◆ **Trecho do texto**:
===============

Noblat: Quando o holocausto dos palestinos cessar, a imprensa será cobrada

O que dirá grande parte da imprensa mundial, a nossa incluída, quando finalmente emergirem um dia todos os horrores cometidos por Israel, ou se preferirem, pelo governo de extrema-direita do primeiro-ministro Benjamin “Bibi” Netanyahu, contra milhões de palestinos inocentes na Faixa de Gaza, na Cisjordânia e sabe-se lá mais onde desde o 7 de outubro do ano passado?

Porque os horrores cometidos pelo grupo Hamas, que naquela data invadiu Israel, matou e sequestrou 252 pessoas, esses foram e continuam sendo expostos à medida que ocorrem. Israel proibiu a imprensa de cobrir suas ações a pretexto de que ela poderia tornar-se mais uma vítima acidental da guerra. Mas não foi por isso. Foi para que a imprensa não testemunhasse ao vivo seus crimes e os denunciassem.

Há relatos à farta, mas não necessariamente vistos por olhos de jornalistas, do holocausto em curso dos palestinos, que não é chamado por esse nome. Holocausto, que significa massacre, é uma expressão só usada para relembrar o que sofreram os judeus durante a Segunda Guerra Mundial, quando mais de 6 milhões deles, de ciganos e de outras minorias foram mortos pelos nazistas alemães.

Não obstante, é de holocausto que se trata. E mais um dos seus atos ficou comprovado ontem: um ataque aéreo de Israel na região de Rafah, no extremo sul da Faixa de Gaza, provocou a morte de ao menos 35 pessoas, informaram autoridades palestinas. As Forças Armadas de Israel (FDI) reconheceram que o ataque atingiu civis palestinos, prometendo abrir uma investigação sobre o caso.

Ao mesmo tempo, disseram se tratar de um alvo legítimo, uma vez que ali se escondiam terroristas. Entidades internacionais contestam a versão, indicando que a área abrigava palestinos deslocados pela guerra, abrigados em tendas de lona, e que havia sido classificada por autoridades israelenses como uma zona segura. Foi Israel que forçou o deslocamento para lá antes de bombardear e invadir Rafah.

===============

◆ **Registros de dados**:
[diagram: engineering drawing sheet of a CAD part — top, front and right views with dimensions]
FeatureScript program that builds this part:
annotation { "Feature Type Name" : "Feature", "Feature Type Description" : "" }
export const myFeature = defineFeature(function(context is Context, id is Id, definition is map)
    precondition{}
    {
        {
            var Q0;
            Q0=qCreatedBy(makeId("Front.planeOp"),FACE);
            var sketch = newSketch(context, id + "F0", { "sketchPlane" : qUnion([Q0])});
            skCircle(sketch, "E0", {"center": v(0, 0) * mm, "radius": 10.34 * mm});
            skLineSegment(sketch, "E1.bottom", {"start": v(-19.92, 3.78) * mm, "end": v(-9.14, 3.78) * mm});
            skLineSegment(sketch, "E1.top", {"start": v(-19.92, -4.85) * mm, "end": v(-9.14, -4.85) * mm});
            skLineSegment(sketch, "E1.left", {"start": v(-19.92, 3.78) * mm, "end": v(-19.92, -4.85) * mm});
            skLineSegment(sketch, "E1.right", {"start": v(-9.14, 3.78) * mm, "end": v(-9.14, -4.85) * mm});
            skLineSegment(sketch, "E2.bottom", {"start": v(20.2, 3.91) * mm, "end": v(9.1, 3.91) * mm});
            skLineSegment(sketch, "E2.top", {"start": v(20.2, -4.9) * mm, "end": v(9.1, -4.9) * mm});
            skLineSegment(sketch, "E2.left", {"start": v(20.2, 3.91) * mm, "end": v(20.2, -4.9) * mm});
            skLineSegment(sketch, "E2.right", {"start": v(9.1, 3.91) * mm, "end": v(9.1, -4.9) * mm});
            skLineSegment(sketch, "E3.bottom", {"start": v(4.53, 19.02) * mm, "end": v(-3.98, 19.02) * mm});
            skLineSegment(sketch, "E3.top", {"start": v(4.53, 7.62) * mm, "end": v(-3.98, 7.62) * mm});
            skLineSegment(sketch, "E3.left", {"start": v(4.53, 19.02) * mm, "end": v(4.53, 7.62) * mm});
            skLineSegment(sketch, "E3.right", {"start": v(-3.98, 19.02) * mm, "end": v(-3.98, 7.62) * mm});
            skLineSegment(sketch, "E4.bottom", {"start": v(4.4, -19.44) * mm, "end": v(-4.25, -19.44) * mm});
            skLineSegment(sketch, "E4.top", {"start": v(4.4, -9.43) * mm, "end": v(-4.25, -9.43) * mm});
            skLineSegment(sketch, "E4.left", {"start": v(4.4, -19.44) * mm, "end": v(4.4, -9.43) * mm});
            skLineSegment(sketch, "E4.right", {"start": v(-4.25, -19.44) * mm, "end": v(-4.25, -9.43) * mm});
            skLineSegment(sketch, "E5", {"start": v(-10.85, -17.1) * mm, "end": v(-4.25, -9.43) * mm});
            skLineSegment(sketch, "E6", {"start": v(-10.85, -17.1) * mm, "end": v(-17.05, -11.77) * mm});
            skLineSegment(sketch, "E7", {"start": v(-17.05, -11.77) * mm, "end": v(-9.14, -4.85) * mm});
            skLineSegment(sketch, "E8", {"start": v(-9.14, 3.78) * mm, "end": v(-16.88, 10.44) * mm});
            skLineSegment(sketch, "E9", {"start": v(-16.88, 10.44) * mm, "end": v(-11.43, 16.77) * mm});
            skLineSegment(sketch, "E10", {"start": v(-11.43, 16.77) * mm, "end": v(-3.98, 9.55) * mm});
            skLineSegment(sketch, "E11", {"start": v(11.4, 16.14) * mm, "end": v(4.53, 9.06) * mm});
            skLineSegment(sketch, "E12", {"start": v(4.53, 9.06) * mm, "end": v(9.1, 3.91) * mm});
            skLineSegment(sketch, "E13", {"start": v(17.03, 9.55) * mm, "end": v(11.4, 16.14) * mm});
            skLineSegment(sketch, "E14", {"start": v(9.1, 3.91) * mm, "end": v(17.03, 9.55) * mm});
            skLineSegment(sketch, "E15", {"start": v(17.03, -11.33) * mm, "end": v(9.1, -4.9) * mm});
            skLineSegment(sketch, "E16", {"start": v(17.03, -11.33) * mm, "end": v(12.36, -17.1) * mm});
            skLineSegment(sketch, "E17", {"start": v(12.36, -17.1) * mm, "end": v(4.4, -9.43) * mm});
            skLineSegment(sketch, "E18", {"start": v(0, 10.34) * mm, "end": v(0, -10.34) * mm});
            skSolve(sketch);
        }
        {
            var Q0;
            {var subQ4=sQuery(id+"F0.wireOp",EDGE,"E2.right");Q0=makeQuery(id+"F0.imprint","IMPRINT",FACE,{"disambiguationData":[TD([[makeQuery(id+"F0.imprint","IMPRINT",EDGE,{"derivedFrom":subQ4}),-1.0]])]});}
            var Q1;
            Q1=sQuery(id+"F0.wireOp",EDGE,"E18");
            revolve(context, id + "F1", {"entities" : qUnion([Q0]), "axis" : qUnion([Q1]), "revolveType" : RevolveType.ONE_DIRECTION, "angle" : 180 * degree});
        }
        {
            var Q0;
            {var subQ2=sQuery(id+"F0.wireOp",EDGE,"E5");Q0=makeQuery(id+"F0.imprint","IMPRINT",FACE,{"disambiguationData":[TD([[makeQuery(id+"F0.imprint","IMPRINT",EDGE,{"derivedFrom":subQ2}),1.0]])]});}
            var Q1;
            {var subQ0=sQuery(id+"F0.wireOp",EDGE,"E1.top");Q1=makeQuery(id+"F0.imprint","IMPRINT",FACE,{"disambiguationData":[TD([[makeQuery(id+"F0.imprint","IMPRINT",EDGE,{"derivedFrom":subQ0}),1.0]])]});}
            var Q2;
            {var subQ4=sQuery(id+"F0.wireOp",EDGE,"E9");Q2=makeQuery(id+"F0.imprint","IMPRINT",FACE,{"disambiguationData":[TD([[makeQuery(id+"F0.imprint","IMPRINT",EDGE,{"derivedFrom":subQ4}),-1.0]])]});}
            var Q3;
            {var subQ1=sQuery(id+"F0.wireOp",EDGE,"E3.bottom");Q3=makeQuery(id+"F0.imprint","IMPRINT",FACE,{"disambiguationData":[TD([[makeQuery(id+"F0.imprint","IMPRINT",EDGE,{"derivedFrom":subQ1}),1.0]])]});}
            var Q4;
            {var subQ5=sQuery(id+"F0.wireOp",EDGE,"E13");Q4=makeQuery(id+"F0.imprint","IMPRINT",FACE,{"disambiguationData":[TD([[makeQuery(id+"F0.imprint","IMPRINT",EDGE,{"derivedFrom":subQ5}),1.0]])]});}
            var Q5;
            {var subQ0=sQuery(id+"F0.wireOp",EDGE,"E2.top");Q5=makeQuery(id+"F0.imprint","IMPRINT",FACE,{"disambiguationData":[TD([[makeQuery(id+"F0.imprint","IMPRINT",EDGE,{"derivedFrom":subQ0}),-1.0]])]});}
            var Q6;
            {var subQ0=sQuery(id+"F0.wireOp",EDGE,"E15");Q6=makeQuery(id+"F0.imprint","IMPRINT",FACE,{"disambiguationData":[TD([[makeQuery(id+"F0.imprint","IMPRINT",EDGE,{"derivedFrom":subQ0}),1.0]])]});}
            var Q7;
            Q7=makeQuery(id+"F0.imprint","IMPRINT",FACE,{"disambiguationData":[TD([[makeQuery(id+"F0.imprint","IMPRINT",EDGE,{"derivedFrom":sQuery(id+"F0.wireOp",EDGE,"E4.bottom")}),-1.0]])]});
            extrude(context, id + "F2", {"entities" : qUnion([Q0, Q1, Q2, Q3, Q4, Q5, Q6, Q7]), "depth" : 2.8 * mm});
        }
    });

===============

◆ **Lista de tarefas**:
1. Como fica em forma de lista o parágrafo do texto sobre Gaza que começa com "Não obstante, é de holocausto que se trata", mantendo seus fatos principais?
2. Como você levaria adiante o texto sobre Gaza a partir da última frase apresentada?
Nenhum dos registros é necessário aqui.

◆ **Respostas por tarefa**:
1.
- O texto afirma que se trata de holocausto e que mais um de seus atos ficou comprovado ontem.
- Um ataque aéreo de Israel na região de Rafah, no extremo sul da Faixa de Gaza, matou ao menos 35 pessoas, segundo autoridades palestinas.
- As Forças Armadas de Israel (FDI) reconheceram que o ataque atingiu civis palestinos.
- As FDI prometeram abrir uma investigação sobre o caso.

2.
O Crescente Vermelho, organização médica equivalente à Cruz Vermelha, reportou muitos mortos e feridos na área, ao passo que o Ministério da Saúde de Gaza, administrado pelo Hamas, confirmou que 35 pessoas morreram e dezenas ficaram feridas. A ONG Médicos Sem Fronteiras disse que recebeu mais de 15 mortos e dezenas de feridos em um centro médico que mantém na região.

“O ataque foi realizado contra alvos legítimos, ao abrigo do direito internacional, através da utilização de munições precisas e com base em informações precisas que indicavam a utilização da área pelo Hamas”, afirmou uma autoridade militar de Israel, acrescentando que o “incidente” estaria “sob análise”. Dois líderes do Hamas teriam sido mortos: Yassin Rabia, e Khaled Nagar. E daí que morreram?

Para matar dois, cinco ou oito supostos líderes do Hamas de uma vez, se é que de fato eles foram mortos, Israel não se incomoda em matar dezenas de palestinos não combatentes, a maioria mulheres e crianças. Já, já, o número de palestinos inocentes mortos alcançará a cifra de 40 mil sem que o Hamas seja extinto como Israel garantiu que será, sem que sua rede de túneis seja inteiramente destruída.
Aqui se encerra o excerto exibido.